Come ci si aspettava, sono numerosi i casi portati davanti alla Corte europea dei diritti dell’uomo riguardo a questioni inerenti ai cambiamenti climatici. La Svizzera ha registrato il primo caso significativo, ma non è il solo

Si surriscalda il contenzioso sul clima hp_vert_img
Una sentenza chiave, che ha largamente interessato i media, riguarda il caso Verein, KlimaSeniorinnen, Schweiz e altri contro lo stato della Svizzera. I giudici erano chiamati a valutare se la mancata adozione di politiche climatiche in linea con gli impegni assunti con l’Accordo di Parigi configurasse per gli Stati una violazione dei diritti dei loro cittadini.  
Nel primo caso in cui si pronunciava sulle mancate misure per il clima, la Corte europea dei diritti dell’uomo (Cedu) ha ritenuto che, non rispettando i requisiti relativi ai gas a effetto serra (Ghg) e non attuando adeguate politiche di mitigazione, il governo svizzero avesse violato l’articolo 8 della Convenzione europea sulla tutela dell’uomo, che prevede “il diritto degli individui a un’efficace tutela da parte delle autorità statali nei confronti dei gravi effetti negativi dei cambiamenti climatici sulla loro salute, benessere e qualità della vita”. 
Come conseguenza, la Corte ha stabilito che la Svizzera sviluppi un approccio più appropriato in materia di mitigazione dei rischi connessi al cambiamento climatico, adottando una politica più incisiva al riguardo.

LE IMPLICAZIONI PER LE ALTRE GIURISDIZIONI E I RIFLESSI NEL SETTORE FINANZIARIO 

L’importanza di questo caso risiede nelle implicazioni che potrebbe avere in altre giurisdizioni, in particolar modo all’avvicinarsi delle date limite previste dall’Accordo di Parigi, ma anche su questioni limitrofe, ovvero sulle richieste avanzate dai cittadini in merito allo stato di inquinamento in cui versano le grandi città europee, nei confronti delle amministrazioni pubbliche. Sotto questo aspetto, infatti, si sono già verificati numerosi casi un po’ ovunque, che potrebbero in qualche modo rientrare nella disposizione dell’articolo 8 della Convenzione.
La sentenza della Cedu suggerisce che i tribunali guarderanno ora con più favore alle cause promosse dai vari gruppi di richiedenti, ed è ragionevole supporre che vedremo una maggiore partecipazione alle class action sul clima, dato il numero di Ong già attive in questo spazio. Hanno quindi cominciato a vedersi importanti risultati dinanzi ai tribunali.

## DATI FORNITI
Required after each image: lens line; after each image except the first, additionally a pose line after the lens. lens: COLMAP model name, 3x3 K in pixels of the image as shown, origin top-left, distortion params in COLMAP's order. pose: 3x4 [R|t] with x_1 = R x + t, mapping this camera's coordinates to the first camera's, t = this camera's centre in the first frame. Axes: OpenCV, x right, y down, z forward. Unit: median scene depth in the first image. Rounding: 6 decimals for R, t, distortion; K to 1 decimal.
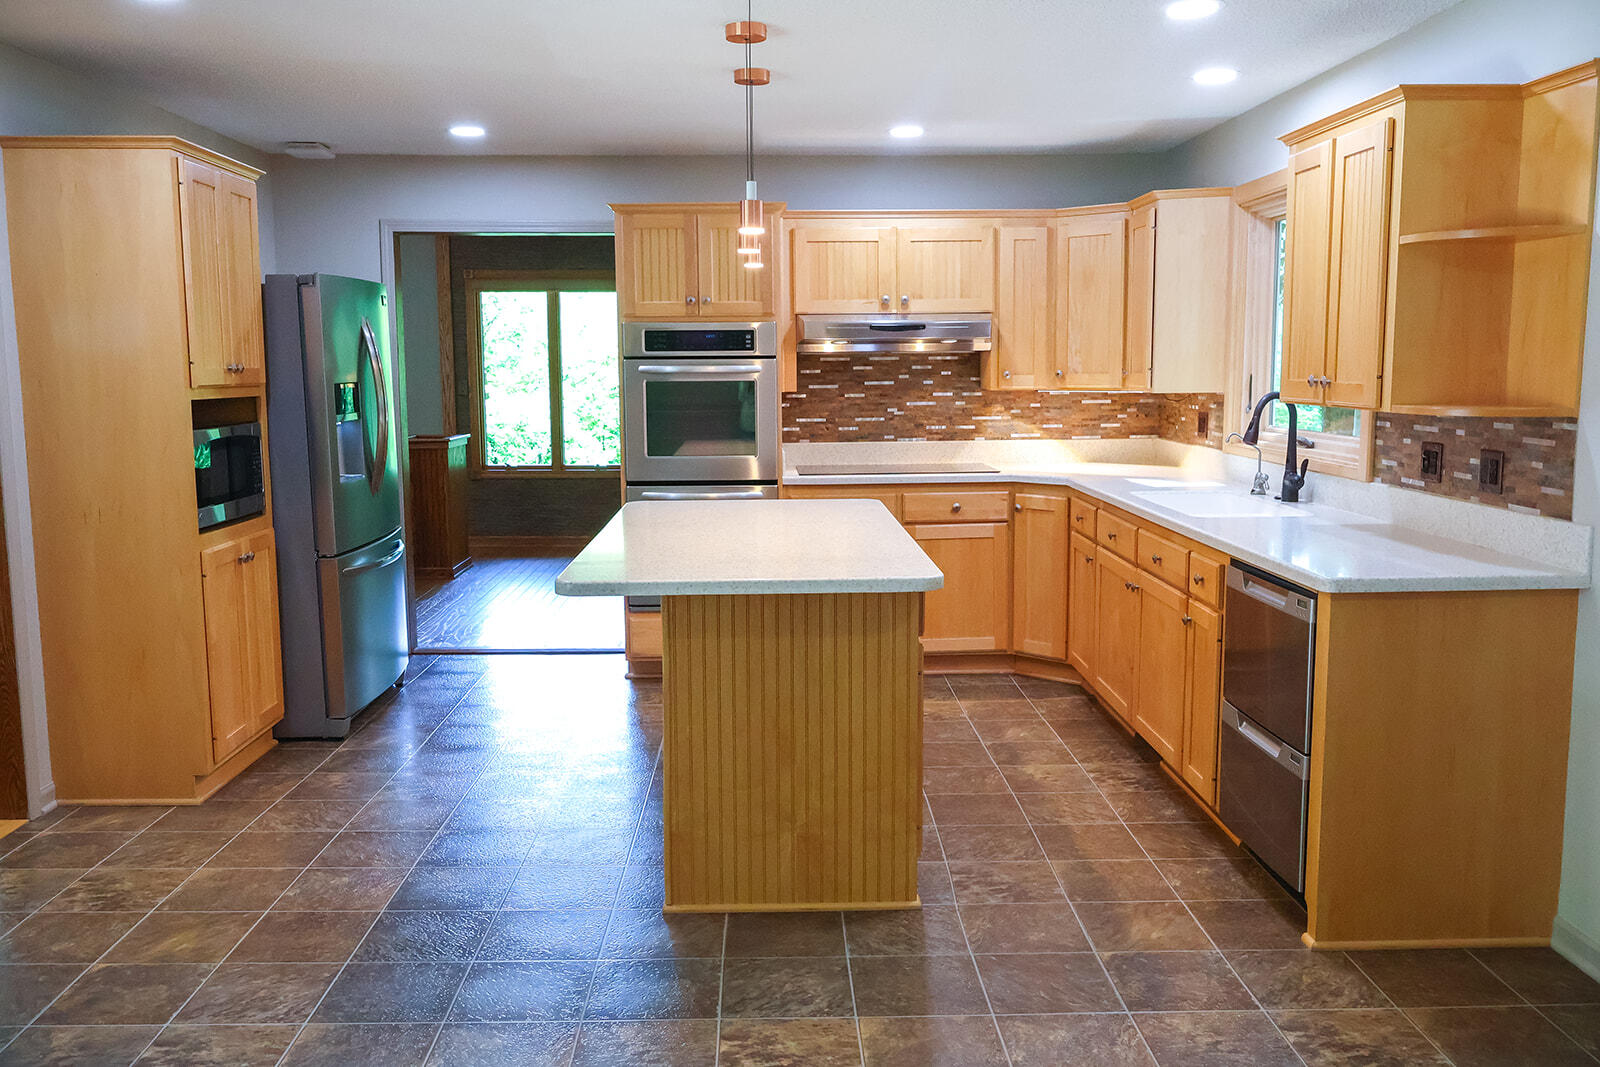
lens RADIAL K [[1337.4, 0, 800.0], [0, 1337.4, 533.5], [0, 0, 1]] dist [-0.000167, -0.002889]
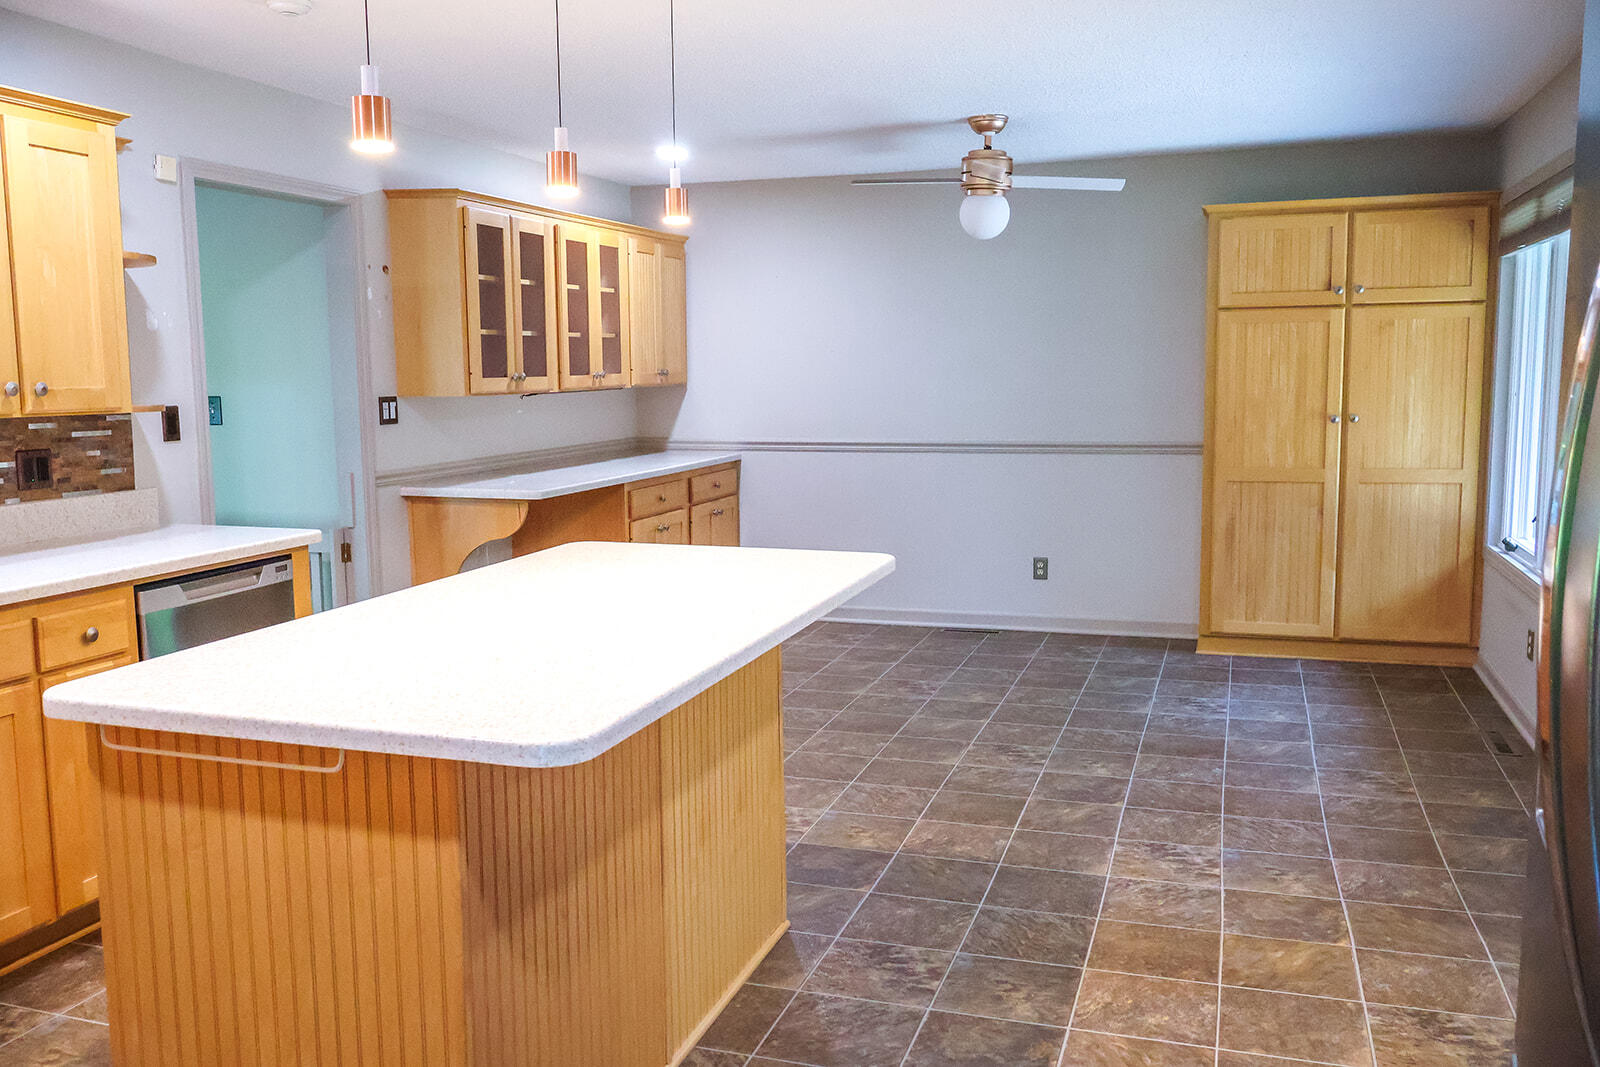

## COMPITI
(a) Nel testo sul contenzioso climatico, quale articolo della Convenzione ha violato il governo svizzero secondo la Corte europea dei diritti dell'uomo?
(b) Per favore, prosegui il testo sul contenzioso climatico a partire dalla sua ultima frase.
Questi dati provengono da un'altra fonte.

## RISULTATI DELL'ESERCIZIO
(a) L'articolo 8 della Convenzione europea sulla tutela dell'uomo.

(b)
Nei Paesi Bassi, che si trovano attualmente all’avanguardia in questo genere di contenzioso civile, sono state promulgate una serie di sentenze nei confronti dello Stato e di aziende private. La Corte d’appello di Inghilterra e Galles ha recentemente respinto diversi importanti tentativi legati al rischio climatico, soprattutto per motivi procedurali, ma ciò non toglie che siano state evidenziate un gran numero di crepe a livello di governance e controlli, sia in ambito pubblico che privato. 
Una questione emersa in modo interessante riguarda soprattutto il rapporto tra comparti economici che dispongono di grandi risorse finanziarie e la percepita inadeguatezza del settore finanziario nella politica alla lotta contro il cambiamento climatico. 
Da parte dei ricorrenti, infatti, il settore finanziario è generalmente accusato di aver contribuito in modo considerevole all’aumento delle emissioni di gas serra, ma di non aver voluto ancora adottare politiche realmente solide ed efficaci per lo sviluppo di una finanza sostenibile.
Ciò comporta un grave danno per l’intero reparto, sul piano della rilevanza, della reputazione e della capacità di fidelizzare le imprese. Decarbonizzare il settore finanziario è infatti visto come un’opportunità per sfruttare la sua enorme influenza sul piano globale, aggiungendo valore per gli stakeholder e attraendo talenti, il che permetterebbe al comparto di emergere come un soggetto più affidabile, innovativo e resiliente.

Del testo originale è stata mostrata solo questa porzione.